→ **ASSIGNMENT**: Return the records, each one exactly as written.

Transcribed page contents:
▼

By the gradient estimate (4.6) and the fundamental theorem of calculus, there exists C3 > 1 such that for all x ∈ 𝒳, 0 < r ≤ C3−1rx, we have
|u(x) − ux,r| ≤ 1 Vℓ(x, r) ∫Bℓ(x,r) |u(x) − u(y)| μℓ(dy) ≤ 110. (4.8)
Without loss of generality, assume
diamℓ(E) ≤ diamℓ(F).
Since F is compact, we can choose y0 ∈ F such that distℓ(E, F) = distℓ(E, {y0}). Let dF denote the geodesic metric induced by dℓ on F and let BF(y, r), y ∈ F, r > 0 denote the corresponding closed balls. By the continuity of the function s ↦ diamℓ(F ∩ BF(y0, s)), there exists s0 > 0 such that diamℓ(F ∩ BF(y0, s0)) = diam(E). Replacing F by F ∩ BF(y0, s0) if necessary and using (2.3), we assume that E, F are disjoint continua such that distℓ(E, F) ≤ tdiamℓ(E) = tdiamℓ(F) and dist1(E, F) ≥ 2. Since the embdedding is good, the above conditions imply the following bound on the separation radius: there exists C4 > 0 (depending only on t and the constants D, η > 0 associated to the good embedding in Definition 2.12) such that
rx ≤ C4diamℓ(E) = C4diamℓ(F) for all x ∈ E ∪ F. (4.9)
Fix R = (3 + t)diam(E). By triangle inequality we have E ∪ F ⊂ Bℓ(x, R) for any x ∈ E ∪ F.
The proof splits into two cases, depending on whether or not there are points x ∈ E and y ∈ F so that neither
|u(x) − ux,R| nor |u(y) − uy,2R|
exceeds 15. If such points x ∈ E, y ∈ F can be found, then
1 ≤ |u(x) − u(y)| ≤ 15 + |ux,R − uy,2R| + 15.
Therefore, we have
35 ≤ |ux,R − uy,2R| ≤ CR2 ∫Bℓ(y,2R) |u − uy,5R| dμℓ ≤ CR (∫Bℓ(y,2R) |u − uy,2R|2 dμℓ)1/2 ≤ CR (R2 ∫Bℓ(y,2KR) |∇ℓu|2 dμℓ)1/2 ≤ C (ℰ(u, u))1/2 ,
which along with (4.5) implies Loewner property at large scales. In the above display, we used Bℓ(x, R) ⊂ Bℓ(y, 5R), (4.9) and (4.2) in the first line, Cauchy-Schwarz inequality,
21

▲

→ **RESULT OF THE EXERCISE**:
By the gradient estimate (4.6) and the fundamental theorem of calculus, there exists C3 > 1 such that for all x ∈ 𝒳, 0 < r ≤ C3−1rx, we have
|u(x) − ux,r| ≤ 1 Vℓ(x, r) ∫Bℓ(x,r) |u(x) − u(y)| μℓ(dy) ≤ 110. (4.8)
Without loss of generality, assume
diamℓ(E) ≤ diamℓ(F).
Since F is compact, we can choose y0 ∈ F such that distℓ(E, F) = distℓ(E, {y0}). Let dF denote the geodesic metric induced by dℓ on F and let BF(y, r), y ∈ F, r > 0 denote the corresponding closed balls. By the continuity of the function s ↦ diamℓ(F ∩ BF(y0, s)), there exists s0 > 0 such that diamℓ(F ∩ BF(y0, s0)) = diam(E). Replacing F by F ∩ BF(y0, s0) if necessary and using (2.3), we assume that E, F are disjoint continua such that distℓ(E, F) ≤ tdiamℓ(E) = tdiamℓ(F) and dist1(E, F) ≥ 2. Since the embdedding is good, the above conditions imply the following bound on the separation radius: there exists C4 > 0 (depending only on t and the constants D, η > 0 associated to the good embedding in Definition 2.12) such that
rx ≤ C4diamℓ(E) = C4diamℓ(F) for all x ∈ E ∪ F. (4.9)
Fix R = (3 + t)diam(E). By triangle inequality we have E ∪ F ⊂ Bℓ(x, R) for any x ∈ E ∪ F.
The proof splits into two cases, depending on whether or not there are points x ∈ E and y ∈ F so that neither
|u(x) − ux,R| nor |u(y) − uy,2R|
exceeds 15. If such points x ∈ E, y ∈ F can be found, then
1 ≤ |u(x) − u(y)| ≤ 15 + |ux,R − uy,2R| + 15.
Therefore, we have
35 ≤ |ux,R − uy,2R| ≤ CR2 ∫Bℓ(y,2R) |u − uy,5R| dμℓ ≤ CR (∫Bℓ(y,2R) |u − uy,2R|2 dμℓ)1/2 ≤ CR (R2 ∫Bℓ(y,2KR) |∇ℓu|2 dμℓ)1/2 ≤ C (ℰ(u, u))1/2 ,
which along with (4.5) implies Loewner property at large scales. In the above display, we used Bℓ(x, R) ⊂ Bℓ(y, 5R), (4.9) and (4.2) in the first line, Cauchy-Schwarz inequality,
21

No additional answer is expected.